Jun 11 2012
Sanofi (EURONEXT : SAN and NYSE : SNY) announced today that people with early type 2 diabetes uncontrolled on metformin demonstrated superior HbA1c - glycated hemoglobin - reduction with Lantus® (insulin glargine [rDNA origin] injection) versus sitagliptin. These data from the EASIE (Evaluation of Insulin Glargine Versus Sitagliptin in Insulin-Naive Patients) study were presented at the American Diabetes Association 72nd Scientific Sessions. Results of the study were also published today online in The Lancet.
"The findings of this study comparing insulin glargine with sitagliptin provide evidence to support the recent ADA-EASD proposal to consider early basal insulin therapy as add-on to metformin to help achieve glycemic control in people with type 2 diabetes," said principal investigator Pablo Aschner, Pontificia Universidad Javeriana, Hospital Universitario San Ignacio, Colombia.
In insulin-naive people with type 2 diabetes, who were inadequately controlled by metformin once-daily, insulin glargine produced superior HbA1c reduction (-1.7%) versus once daily sitagliptin (-1.1%; p<0.001). Notably 50% more patients on insulin glargine achieved HbA1c <7% (68 vs. 42%) and <6.5% (40 vs. 17%) compared to sitagliptin (p<0.0001 for both), indicating improved glycemic control for a greater number of insulin glargine patients. Additionally, a statistically significant improvement in fasting plasma glucose (FPG), a key contributor to glycemic control, was observed for patients on insulin glargine compared to sitagliptin. The mean difference in self-monitored FPG was -41.4 mg/dL (95% CI: -46.8 to -36.0 mg/dL) lower with insulin glargine than with sitagliptin (p<0.0001).
Treatment-emergent adverse events were less frequent in patients on insulin glargine (108 patients [46%]) versus sitagliptin (143 patients [54%]).
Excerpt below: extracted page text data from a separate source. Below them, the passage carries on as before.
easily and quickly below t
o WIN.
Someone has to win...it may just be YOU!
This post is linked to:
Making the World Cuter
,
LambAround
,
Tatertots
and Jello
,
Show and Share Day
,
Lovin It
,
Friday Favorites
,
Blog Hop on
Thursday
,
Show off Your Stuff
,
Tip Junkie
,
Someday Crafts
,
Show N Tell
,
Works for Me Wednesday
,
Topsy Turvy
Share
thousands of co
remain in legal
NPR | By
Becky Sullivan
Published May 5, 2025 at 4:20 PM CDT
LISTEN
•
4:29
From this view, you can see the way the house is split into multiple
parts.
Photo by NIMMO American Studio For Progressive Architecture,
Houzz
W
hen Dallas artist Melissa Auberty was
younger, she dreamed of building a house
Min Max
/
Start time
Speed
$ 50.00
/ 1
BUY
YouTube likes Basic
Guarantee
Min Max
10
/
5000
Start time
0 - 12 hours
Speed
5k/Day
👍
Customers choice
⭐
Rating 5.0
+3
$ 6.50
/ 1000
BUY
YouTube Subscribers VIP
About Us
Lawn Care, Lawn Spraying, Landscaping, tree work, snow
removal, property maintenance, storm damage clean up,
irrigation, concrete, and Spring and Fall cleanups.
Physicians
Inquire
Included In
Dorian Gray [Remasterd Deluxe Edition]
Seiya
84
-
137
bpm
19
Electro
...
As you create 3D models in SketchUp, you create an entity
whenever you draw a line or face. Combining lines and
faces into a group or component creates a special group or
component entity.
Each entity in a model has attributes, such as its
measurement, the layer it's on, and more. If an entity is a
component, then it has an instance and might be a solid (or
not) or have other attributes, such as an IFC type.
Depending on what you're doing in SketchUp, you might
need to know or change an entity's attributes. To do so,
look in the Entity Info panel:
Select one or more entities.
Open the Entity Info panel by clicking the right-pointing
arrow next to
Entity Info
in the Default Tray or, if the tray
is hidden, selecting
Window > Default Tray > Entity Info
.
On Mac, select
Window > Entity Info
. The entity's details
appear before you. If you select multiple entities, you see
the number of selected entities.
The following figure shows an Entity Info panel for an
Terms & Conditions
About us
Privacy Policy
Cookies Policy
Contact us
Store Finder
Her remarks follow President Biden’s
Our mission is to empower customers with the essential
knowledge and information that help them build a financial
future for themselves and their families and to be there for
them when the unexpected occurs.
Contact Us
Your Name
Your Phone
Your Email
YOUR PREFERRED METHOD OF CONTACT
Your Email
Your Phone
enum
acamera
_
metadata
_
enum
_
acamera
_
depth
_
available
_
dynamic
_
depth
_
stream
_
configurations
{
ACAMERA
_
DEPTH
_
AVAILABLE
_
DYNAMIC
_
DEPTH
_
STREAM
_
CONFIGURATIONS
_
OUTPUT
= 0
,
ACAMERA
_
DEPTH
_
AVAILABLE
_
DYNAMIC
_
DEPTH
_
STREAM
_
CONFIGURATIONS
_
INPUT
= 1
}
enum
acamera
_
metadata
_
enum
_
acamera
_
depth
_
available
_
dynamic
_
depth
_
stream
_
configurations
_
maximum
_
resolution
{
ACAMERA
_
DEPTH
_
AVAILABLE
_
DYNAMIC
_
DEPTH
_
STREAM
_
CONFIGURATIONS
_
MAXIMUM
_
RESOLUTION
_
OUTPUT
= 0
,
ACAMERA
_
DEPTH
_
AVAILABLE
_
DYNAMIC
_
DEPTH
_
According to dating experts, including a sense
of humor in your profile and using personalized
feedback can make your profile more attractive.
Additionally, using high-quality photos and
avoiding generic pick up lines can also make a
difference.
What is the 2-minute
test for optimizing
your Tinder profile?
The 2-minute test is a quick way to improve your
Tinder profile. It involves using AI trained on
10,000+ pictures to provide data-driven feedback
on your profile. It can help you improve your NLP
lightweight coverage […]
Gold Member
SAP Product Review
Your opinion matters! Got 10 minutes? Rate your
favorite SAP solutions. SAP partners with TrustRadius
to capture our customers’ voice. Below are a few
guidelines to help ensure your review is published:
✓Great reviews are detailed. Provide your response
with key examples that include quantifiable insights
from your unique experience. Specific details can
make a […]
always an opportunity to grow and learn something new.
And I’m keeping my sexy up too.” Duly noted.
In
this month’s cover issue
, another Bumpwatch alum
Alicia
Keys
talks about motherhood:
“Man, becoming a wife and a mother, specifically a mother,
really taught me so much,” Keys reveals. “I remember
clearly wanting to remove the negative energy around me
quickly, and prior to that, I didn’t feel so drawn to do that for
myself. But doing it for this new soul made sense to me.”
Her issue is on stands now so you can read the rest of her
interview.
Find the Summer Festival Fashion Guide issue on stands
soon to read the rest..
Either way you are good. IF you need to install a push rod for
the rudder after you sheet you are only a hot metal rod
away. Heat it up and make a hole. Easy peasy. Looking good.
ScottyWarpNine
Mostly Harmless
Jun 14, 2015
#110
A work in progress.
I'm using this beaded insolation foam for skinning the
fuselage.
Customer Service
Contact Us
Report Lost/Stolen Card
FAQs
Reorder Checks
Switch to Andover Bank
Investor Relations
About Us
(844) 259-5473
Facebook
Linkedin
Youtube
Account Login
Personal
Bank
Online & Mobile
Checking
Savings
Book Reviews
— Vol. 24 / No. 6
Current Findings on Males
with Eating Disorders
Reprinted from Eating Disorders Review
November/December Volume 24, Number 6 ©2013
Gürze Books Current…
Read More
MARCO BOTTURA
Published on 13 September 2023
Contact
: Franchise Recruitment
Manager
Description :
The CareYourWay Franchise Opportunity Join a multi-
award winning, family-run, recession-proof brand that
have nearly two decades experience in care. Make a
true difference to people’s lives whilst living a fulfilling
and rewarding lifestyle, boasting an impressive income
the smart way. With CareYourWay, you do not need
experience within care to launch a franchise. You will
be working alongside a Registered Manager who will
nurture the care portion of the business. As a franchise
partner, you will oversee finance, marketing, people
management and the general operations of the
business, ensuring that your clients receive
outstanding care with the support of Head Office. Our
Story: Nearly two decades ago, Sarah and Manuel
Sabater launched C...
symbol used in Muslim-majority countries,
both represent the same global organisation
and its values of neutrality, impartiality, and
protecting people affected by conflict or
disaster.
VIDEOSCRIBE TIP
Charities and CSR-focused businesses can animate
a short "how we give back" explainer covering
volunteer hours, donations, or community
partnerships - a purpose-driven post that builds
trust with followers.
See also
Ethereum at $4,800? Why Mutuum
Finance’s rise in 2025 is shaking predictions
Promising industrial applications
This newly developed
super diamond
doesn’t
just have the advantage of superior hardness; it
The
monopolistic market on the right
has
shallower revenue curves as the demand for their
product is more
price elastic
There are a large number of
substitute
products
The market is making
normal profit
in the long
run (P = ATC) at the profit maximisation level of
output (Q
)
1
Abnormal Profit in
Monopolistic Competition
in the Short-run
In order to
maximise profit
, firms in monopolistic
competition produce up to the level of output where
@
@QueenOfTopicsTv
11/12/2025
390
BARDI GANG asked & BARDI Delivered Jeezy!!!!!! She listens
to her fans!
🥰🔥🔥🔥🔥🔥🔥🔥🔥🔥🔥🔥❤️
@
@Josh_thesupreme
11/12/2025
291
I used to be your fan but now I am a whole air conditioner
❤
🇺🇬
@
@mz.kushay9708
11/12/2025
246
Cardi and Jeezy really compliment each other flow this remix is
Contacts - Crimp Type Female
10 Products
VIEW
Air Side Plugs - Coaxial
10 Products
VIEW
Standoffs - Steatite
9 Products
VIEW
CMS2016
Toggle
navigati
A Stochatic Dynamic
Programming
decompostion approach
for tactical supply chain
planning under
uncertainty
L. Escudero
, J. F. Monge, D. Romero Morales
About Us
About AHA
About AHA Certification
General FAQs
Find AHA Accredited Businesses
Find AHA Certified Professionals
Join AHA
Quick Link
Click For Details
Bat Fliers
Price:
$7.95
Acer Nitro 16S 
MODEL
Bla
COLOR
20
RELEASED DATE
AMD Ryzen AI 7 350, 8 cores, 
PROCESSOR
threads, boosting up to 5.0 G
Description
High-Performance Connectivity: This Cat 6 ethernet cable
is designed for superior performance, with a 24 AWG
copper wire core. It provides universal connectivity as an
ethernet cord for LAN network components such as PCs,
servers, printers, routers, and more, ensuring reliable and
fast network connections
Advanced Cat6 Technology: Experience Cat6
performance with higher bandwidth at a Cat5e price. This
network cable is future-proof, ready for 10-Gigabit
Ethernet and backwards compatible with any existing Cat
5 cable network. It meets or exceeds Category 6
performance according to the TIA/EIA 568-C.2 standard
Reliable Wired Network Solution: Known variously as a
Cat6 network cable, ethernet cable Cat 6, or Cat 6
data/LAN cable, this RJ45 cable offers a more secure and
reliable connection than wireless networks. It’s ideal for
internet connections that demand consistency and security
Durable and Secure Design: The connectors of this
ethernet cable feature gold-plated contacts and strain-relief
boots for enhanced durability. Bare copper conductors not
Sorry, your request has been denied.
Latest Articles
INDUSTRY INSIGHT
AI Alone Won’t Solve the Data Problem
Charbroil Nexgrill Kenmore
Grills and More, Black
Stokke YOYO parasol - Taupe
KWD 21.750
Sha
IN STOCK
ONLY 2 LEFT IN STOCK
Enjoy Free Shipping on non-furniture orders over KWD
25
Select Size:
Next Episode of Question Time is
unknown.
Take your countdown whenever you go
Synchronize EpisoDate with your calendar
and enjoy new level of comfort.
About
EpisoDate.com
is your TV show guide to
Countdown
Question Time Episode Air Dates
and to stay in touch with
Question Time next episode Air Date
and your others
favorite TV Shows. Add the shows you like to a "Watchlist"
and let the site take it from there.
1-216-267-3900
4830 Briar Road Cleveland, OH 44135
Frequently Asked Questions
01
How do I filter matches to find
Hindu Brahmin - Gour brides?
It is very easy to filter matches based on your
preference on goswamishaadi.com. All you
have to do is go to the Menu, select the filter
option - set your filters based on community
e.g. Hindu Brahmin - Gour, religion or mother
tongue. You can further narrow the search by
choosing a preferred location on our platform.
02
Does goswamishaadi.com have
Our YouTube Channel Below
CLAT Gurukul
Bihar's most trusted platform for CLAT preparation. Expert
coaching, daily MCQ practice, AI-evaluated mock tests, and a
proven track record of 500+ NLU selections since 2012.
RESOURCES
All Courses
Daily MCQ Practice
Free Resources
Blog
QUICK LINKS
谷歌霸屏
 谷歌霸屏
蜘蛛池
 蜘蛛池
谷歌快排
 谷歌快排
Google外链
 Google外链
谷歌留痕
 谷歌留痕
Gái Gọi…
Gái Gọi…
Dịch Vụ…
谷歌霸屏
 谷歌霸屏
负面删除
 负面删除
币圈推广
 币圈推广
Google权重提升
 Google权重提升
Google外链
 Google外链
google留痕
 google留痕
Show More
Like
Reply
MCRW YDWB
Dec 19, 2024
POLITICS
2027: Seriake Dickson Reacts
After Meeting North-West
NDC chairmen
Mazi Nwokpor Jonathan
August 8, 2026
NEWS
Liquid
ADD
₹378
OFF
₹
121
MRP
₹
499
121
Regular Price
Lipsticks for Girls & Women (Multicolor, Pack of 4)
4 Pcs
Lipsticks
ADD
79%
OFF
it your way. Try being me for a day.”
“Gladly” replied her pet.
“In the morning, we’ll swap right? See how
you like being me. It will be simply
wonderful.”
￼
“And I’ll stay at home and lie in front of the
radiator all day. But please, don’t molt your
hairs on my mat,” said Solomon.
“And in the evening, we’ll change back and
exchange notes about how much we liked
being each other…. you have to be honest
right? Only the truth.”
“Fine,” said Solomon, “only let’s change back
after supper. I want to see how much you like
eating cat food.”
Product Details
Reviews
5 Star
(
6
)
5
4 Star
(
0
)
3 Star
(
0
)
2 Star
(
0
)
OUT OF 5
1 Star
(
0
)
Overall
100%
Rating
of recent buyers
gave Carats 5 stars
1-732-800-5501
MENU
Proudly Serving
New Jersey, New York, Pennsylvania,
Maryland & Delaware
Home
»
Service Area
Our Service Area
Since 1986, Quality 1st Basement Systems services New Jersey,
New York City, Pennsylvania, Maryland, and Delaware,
Hypoglycemia rates were higher with insulin glargine (4.21 events per patient year versus 0.50 for sitagliptin; p<0.0001). The number of patients with overall symptomatic hypoglycemia and nocturnal symptomatic hypoglycemia, with plasma glucose (PG) < 56 mg/dL, was 56 with insulin glargine compared to 12 with sitagliptin, and 20 vs. 2, respectively. Severe symptomatic hypoglycemia was reported in 3 patients receiving insulin glargine compared to 1 receiving sitagliptin. Severe nocturnal symptomatic hypoglycemia was reported in 1 patient in each group. Mean body weight slightly increased with glargine (+0.4 kg) and decreased with sitagliptin (-1.1 kg).
"The EASIE study adds valuable data to further strengthen the efficacy profile of Lantus® when initiated early in the treatment pathway after metformin," said Pierre Chancel, Senior Vice President, Global Diabetes, Sanofi. "EASIE is a demonstration of the continued commitment of Sanofi to helping people with type 2 diabetes reach their glycemic targets."